Excerpted text –
begin

But there’s a lot of confusion around PyPy (see, for example, this nonsensical proposal to create a PyPyPy…). In my opinion, that’s primarily because PyPy is actually two things:

  1. A Python interpreter written in RPython (not Python (I lied before)). RPython is a subset of Python with static typing. In Python, it’s “mostly impossible” to reason rigorously about types (Why is it so hard? Well consider the fact that:

     x = random.choice([1, "foo"])
    

    would be valid Python code (credit to Ademan). What is the type of x? How can we reason about types of variables when the types aren’t even strictly enforced?). With RPython, you sacrifice some flexibility, but instead make it much, much easier to reason about memory management and whatnot, which allows for optimizations.

  2. A compiler that compiles RPython code for various targets and adds in JIT. The default platform is C, i.e., an RPython-to-C compiler, but you could also target the JVM and others.

Solely for clarity, I’ll refer to these as PyPy (1) and PyPy (2).

Why would you need these two things, and why under the same roof? Think of it this way: PyPy (1) is an interpreter written in RPython. So it takes in the user’s Python code and compiles it down to bytecode. But the interpreter itself (written in RPython) must be interpreted by another Python implementation in order to run, right?

Well, we could just use CPython to run the interpreter. But that wouldn’t be very fast.

end

Exercises –
[a] Answer these questions from the text on PyPy, one line each:
(i) In what language is the PyPy interpreter written?
(ii) What is the default target platform of the compiler?
(iii) What existing Python implementation could run the interpreter, though not very fast?
[b] Proceed with the text on PyPy, picking up right after its last sentence.
These rows have nothing to do with the text on PyPy.

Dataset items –

begin

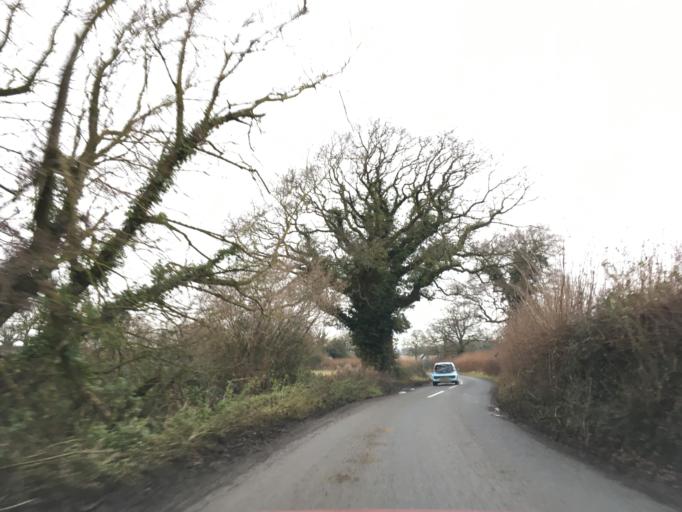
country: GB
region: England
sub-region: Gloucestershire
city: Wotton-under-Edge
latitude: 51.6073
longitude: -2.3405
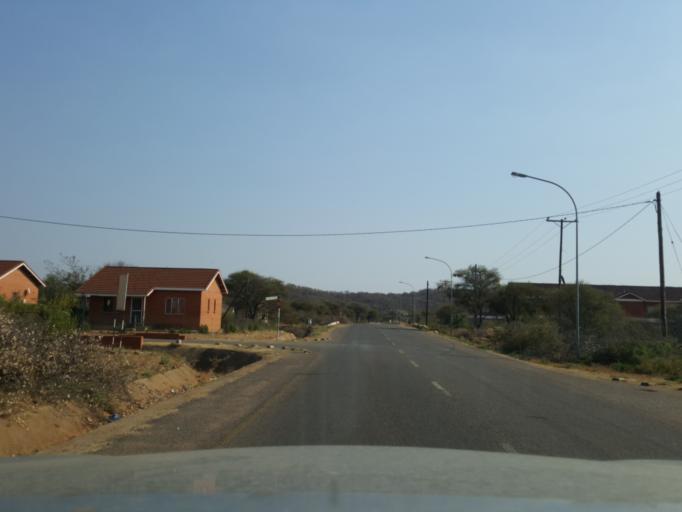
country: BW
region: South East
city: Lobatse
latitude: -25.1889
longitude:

end
begin

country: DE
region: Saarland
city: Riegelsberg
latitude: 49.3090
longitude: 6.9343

end

Answers per task –
[a]
(i) RPython
(ii) C
(iii) CPython

[b]
Instead, the idea is that we use PyPy (2) (referred to as the RPython Toolchain) to compile PyPy’s interpreter down to code for another platform (e.g., C, JVM, or CLI) to run on our machine, adding in JIT as well. It’s magical: PyPy dynamically adds JIT to an interpreter, generating its own compiler! (Again, this is nuts: we’re compiling an interpreter, adding in another separate, standalone compiler.)

In the end, the result is a standalone executable that interprets Python source code and exploits JIT optimizations. Which is just what we wanted! It’s a mouthful, but maybe this diagram will help:

To reiterate, the real beauty of PyPy is that we could write ourselves a bunch of different Python interpreters in RPython without worrying about JIT (barring a few hints). PyPy would then implement JIT for us using the RPython Toolchain/PyPy (2).

In fact, if we get even more abstract, you could theoretically write an interpreter for any language, feed it to PyPy, and get a JIT for that language. This is because PyPy focuses on optimizing the actual interpreter, rather than the details of the language it’s interpreting.

You could theoretically write an interpreter for any language, feed it to PyPy, and get a JIT for that language.

As a brief digression, I’d like to mention that the JIT itself is absolutely fascinating. It uses a technique called tracing, which executes as follows:

  1. Run the interpreter and interpret everything (adding in no JIT).
  2. Do some light profiling of the interpreted code.
  3. Identify operations you’ve performed before.
  4. Compile these bits of code down to machine code.

For more, this paper is highly accessible and very interesting.

To wrap up: we use PyPy’s RPython-to-C (or other target platform) compiler to compile PyPy’s RPython-implemented interpreter.

Wrapping Up

Why is this so great? Why is this crazy idea worth pursuing? I think Alex Gaynor put it well on his blog: “[PyPy is the future] because [it] offers better speed, more flexibility, and is a better platform for Python’s growth.”

In short:

  • It’s fast because it compiles source code to native code (using JIT).
  • It’s flexible because it adds the JIT to your interpreter with very little additional work.
  • It’s flexible (again) because you can write your interpreters in RPython, which is easier to extend than, say, C (in fact, it’s so easy that there’s a tutorial for writing your own interpreters).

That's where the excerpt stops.